Exercise prompt: Everything from the line holding "Where is the litter? One point on it." through the last line of the data, and nothing else, should be retyped exactly, with no pictures.

Available data:

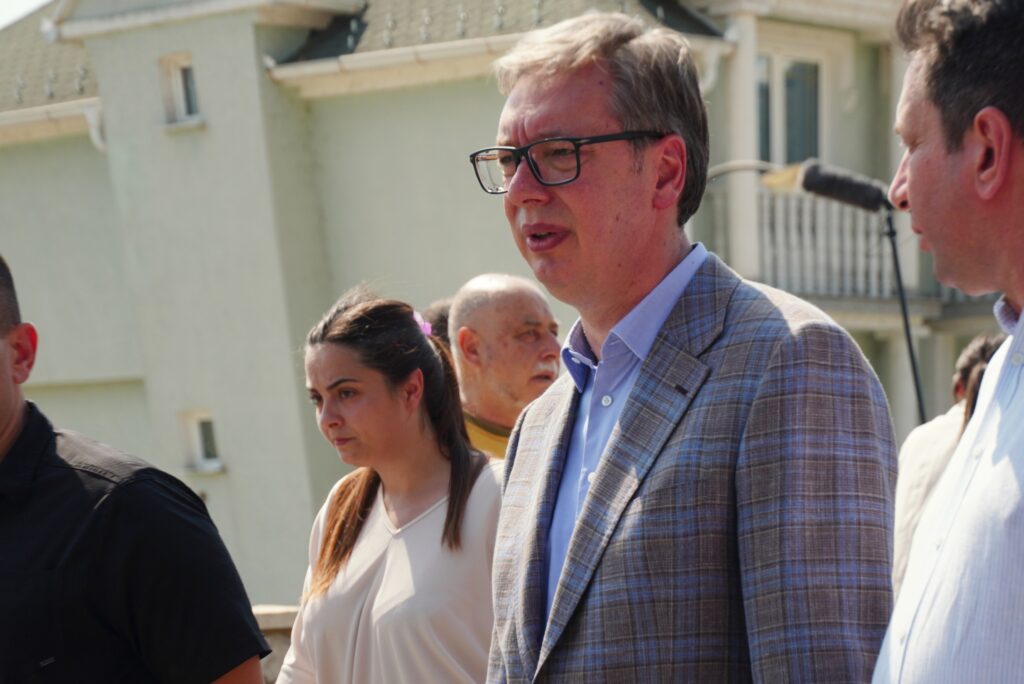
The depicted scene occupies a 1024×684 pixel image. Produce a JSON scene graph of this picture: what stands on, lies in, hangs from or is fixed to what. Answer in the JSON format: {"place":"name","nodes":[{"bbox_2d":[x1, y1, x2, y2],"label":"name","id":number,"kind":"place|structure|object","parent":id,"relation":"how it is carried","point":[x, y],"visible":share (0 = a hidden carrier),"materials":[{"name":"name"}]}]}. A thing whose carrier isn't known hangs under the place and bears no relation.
{"place":"outdoors","nodes":[
{"label":"outdoors","id":0,"kind":"place"},
{"bbox_2d":[0,0,48,27],"label":"sky","id":1,"kind":"structure","parent":0,"point":[3,2],"materials":[{"name":"white"}]},
{"bbox_2d":[250,605,299,683],"label":"stone wall","id":2,"kind":"structure","parent":0,"point":[287,643],"materials":[{"name":"stone"}]},
{"bbox_2d":[0,0,1018,621],"label":"building","id":3,"kind":"structure","parent":0,"point":[367,94],"materials":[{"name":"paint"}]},
{"bbox_2d":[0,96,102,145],"label":"gutter","id":4,"kind":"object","parent":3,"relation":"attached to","point":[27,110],"visible":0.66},
{"bbox_2d":[83,106,106,153],"label":"drainpipe","id":5,"kind":"object","parent":3,"relation":"attached to","point":[95,138],"visible":0.23,"materials":[{"name":"white"}]},
{"bbox_2d":[160,53,202,126],"label":"window","id":6,"kind":"structure","parent":3,"relation":"in","point":[179,80],"materials":[{"name":"white"}]},
{"bbox_2d":[180,411,223,473],"label":"window","id":7,"kind":"structure","parent":3,"relation":"in","point":[199,449],"materials":[{"name":"white"}]},
{"bbox_2d":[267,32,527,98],"label":"gutter","id":8,"kind":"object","parent":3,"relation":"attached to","point":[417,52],"visible":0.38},
{"bbox_2d":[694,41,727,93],"label":"drainpipe","id":9,"kind":"object","parent":3,"relation":"attached to","point":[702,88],"visible":0.2,"materials":[{"name":"white"}]},
{"bbox_2d":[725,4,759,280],"label":"column","id":10,"kind":"structure","parent":3,"relation":"attached to","point":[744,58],"materials":[{"name":"white paint"}]},
{"bbox_2d":[754,50,824,165],"label":"balcony door","id":11,"kind":"structure","parent":3,"relation":"in","point":[796,142],"materials":[{"name":"glass"}]},
{"bbox_2d":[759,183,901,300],"label":"balcony railing","id":12,"kind":"object","parent":3,"relation":"attached to","point":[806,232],"visible":0.35,"materials":[{"name":"white"}]},
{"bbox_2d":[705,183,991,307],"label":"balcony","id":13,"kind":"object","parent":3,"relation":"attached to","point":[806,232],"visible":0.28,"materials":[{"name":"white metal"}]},
{"bbox_2d":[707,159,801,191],"label":"street lamp","id":14,"kind":"object","parent":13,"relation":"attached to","point":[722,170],"visible":0.45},
{"label":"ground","id":15,"kind":"structure","parent":0},
{"bbox_2d":[0,251,265,683],"label":"man","id":16,"kind":"object","parent":15,"relation":"on","point":[3,332],"visible":0.98},
{"bbox_2d":[269,286,503,683],"label":"woman","id":17,"kind":"object","parent":15,"relation":"on","point":[459,561],"visible":0.94},
{"bbox_2d":[419,298,453,348],"label":"person","id":18,"kind":"object","parent":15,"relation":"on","point":[443,320],"visible":0.09},
{"bbox_2d":[447,273,563,458],"label":"man","id":19,"kind":"object","parent":15,"relation":"on","point":[540,314],"visible":0.45},
{"bbox_2d":[473,8,908,683],"label":"man","id":20,"kind":"object","parent":15,"relation":"on","point":[592,80],"visible":1},
{"bbox_2d":[882,204,926,423],"label":"microphone stand","id":21,"kind":"object","parent":15,"relation":"on","point":[904,316],"visible":0.48,"materials":[{"name":"black metal"}]},
{"bbox_2d":[797,160,891,213],"label":"microphone","id":22,"kind":"object","parent":21,"relation":"on","point":[862,194],"visible":0.9,"materials":[{"name":"black"}]},
{"bbox_2d":[872,0,1023,683],"label":"man","id":23,"kind":"object","parent":15,"relation":"on","point":[1022,316],"visible":0.98},
{"bbox_2d":[890,333,1009,591],"label":"person","id":24,"kind":"object","parent":15,"relation":"on","point":[900,539],"visible":0.24}
]}

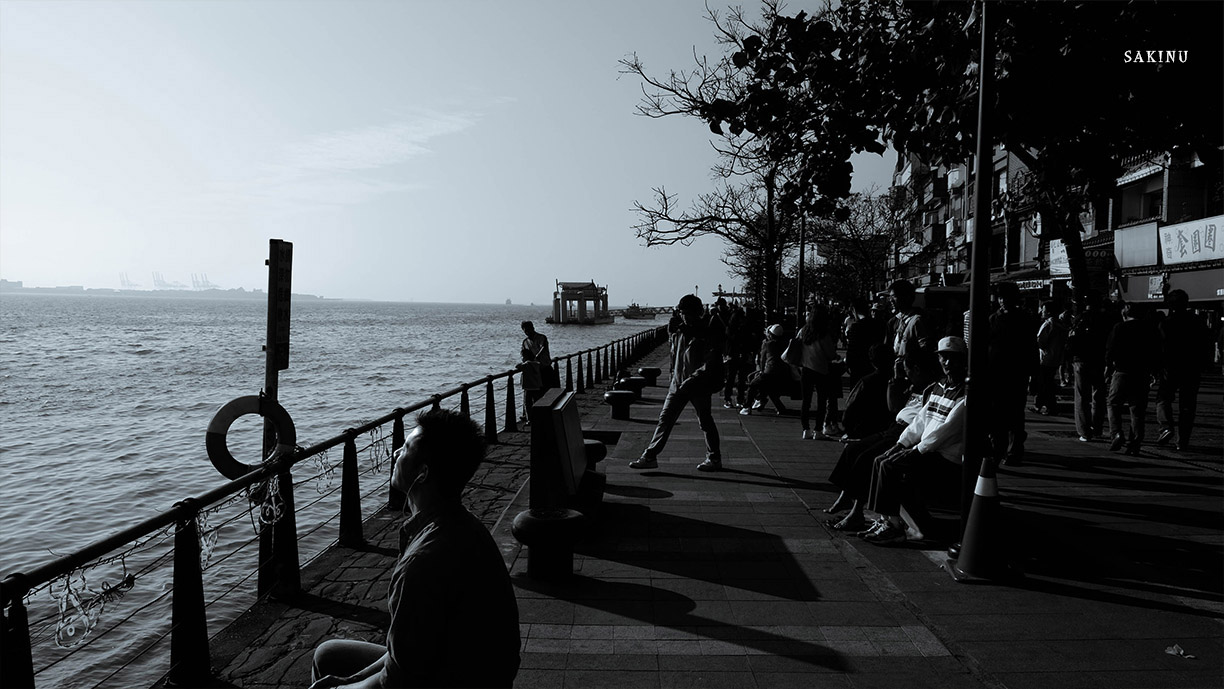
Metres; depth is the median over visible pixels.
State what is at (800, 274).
pole
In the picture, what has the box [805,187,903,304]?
tree
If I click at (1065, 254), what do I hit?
shop sign
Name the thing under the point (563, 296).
pier
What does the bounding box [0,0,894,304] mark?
sky
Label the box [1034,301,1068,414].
person
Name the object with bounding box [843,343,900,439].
person
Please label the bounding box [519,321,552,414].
person
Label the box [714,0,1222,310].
tree
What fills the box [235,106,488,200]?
cloud
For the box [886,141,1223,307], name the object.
building
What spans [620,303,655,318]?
boat
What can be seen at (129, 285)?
crane
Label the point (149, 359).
sea
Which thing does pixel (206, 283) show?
harbor crane
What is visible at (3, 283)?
distant shoreline
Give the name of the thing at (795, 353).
handbag
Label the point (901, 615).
pavement
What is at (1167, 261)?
shop sign
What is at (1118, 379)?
man
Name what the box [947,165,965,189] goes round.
air conditioner
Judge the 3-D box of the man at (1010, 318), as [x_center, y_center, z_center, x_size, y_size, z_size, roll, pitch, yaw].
[3.949,0.274,9.030,0.599,1.849,0.677,1,3,1]
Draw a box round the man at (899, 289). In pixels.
[886,277,935,379]
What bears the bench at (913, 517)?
on the pavement
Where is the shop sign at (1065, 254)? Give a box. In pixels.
[1048,238,1069,274]
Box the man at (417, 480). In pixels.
[308,407,520,688]
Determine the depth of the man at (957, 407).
5.90 m
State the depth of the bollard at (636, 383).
16.30 m
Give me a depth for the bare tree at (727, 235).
23.55 m
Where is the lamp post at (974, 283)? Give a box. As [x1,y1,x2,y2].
[958,0,996,542]
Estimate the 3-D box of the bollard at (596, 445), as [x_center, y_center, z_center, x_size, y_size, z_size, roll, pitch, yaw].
[-0.264,1.148,8.497,0.425,0.492,0.453,1,3,1]
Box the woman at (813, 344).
[791,303,841,440]
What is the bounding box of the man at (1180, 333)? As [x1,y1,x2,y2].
[1154,288,1208,449]
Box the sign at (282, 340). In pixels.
[265,239,292,383]
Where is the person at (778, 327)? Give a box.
[745,322,795,414]
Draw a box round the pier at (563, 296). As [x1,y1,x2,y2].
[548,279,609,325]
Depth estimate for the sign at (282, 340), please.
5.86 m
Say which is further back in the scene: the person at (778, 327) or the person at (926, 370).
the person at (778, 327)
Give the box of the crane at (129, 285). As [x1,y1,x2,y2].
[118,272,138,290]
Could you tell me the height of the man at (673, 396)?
1.712 m
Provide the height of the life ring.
0.601 m
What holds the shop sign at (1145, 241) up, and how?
attached to the building at (1143, 294)
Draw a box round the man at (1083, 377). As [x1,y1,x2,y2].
[1068,290,1116,443]
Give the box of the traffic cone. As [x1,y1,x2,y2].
[945,454,1019,583]
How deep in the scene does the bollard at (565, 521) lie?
5.29 m
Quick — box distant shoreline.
[1,276,328,299]
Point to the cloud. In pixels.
(384, 134)
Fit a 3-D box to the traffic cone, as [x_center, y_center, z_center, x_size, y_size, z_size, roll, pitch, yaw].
[2.216,1.016,5.357,0.412,0.724,0.417,1,3,1]
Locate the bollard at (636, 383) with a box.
[619,375,645,398]
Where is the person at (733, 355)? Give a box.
[720,301,752,411]
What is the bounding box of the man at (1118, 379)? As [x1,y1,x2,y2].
[1103,300,1161,456]
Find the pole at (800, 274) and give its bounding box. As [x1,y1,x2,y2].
[795,209,806,325]
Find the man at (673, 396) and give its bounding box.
[630,292,725,472]
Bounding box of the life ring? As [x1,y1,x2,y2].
[205,394,297,478]
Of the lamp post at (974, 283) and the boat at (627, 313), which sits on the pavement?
the lamp post at (974, 283)
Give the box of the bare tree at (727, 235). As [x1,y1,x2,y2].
[616,1,841,315]
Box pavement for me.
[183,340,1223,688]
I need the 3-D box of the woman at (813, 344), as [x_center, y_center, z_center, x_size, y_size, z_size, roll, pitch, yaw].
[2.548,0.353,11.289,0.598,1.691,0.655,1,3,1]
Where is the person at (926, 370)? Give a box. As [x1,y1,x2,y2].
[823,345,946,531]
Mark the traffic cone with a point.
(974, 499)
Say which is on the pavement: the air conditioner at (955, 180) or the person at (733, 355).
the person at (733, 355)
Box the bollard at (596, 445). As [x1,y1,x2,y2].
[581,437,606,466]
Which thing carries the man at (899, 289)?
on the pavement
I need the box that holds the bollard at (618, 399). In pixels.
[604,388,635,420]
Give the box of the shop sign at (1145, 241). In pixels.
[1114,221,1160,268]
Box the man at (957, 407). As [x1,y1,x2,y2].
[853,338,968,545]
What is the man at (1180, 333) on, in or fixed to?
on the pavement
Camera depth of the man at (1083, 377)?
11.01 m
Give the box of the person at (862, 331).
[843,297,884,385]
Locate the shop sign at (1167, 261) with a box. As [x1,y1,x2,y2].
[1158,214,1223,266]
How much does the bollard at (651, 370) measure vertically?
0.475 m
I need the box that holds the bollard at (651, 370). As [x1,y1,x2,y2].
[640,366,661,384]
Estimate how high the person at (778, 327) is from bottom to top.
1.387 m
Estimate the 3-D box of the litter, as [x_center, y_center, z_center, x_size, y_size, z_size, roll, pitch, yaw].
[2.546,1.378,4.057,0.135,0.037,0.137,-2,3,-39]
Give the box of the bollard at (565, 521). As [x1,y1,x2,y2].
[511,506,585,581]
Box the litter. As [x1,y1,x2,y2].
[1164,644,1195,659]
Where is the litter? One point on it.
(1174, 652)
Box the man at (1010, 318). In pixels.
[985,280,1035,466]
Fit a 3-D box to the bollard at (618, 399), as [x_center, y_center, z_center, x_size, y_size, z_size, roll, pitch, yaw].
[0.123,0.960,14.141,0.482,0.467,0.485,1,3,1]
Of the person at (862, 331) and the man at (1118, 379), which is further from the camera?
the person at (862, 331)
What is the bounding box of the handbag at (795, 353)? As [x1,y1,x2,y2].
[782,333,804,367]
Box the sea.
[0,293,680,688]
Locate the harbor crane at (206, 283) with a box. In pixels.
[191,272,212,290]

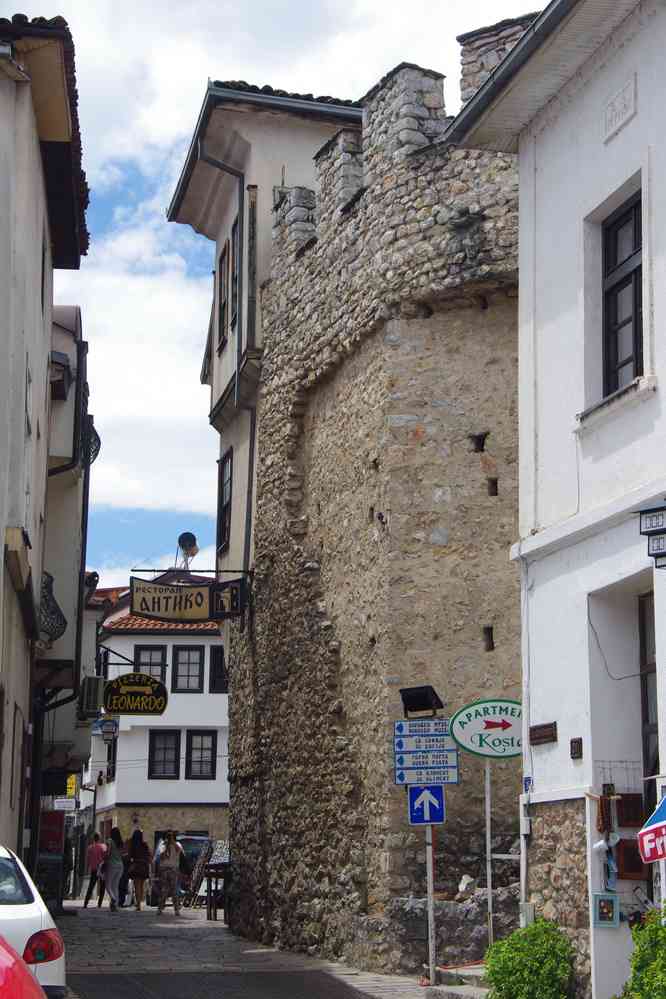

The answer:
Where is the litter? One point on it.
(1174, 652)
Box the man at (1010, 318). In pixels.
[985,280,1035,466]
Fit a 3-D box to the bollard at (618, 399), as [x_center, y_center, z_center, x_size, y_size, z_size, roll, pitch, yaw].
[0.123,0.960,14.141,0.482,0.467,0.485,1,3,1]
Of the person at (862, 331) and the man at (1118, 379), which is further from the camera?
the person at (862, 331)
What is the bounding box of the handbag at (795, 353)? As [x1,y1,x2,y2].
[782,333,804,367]
Box the sea.
[0,293,680,688]
Locate the harbor crane at (206, 283) with a box. In pixels.
[191,272,212,290]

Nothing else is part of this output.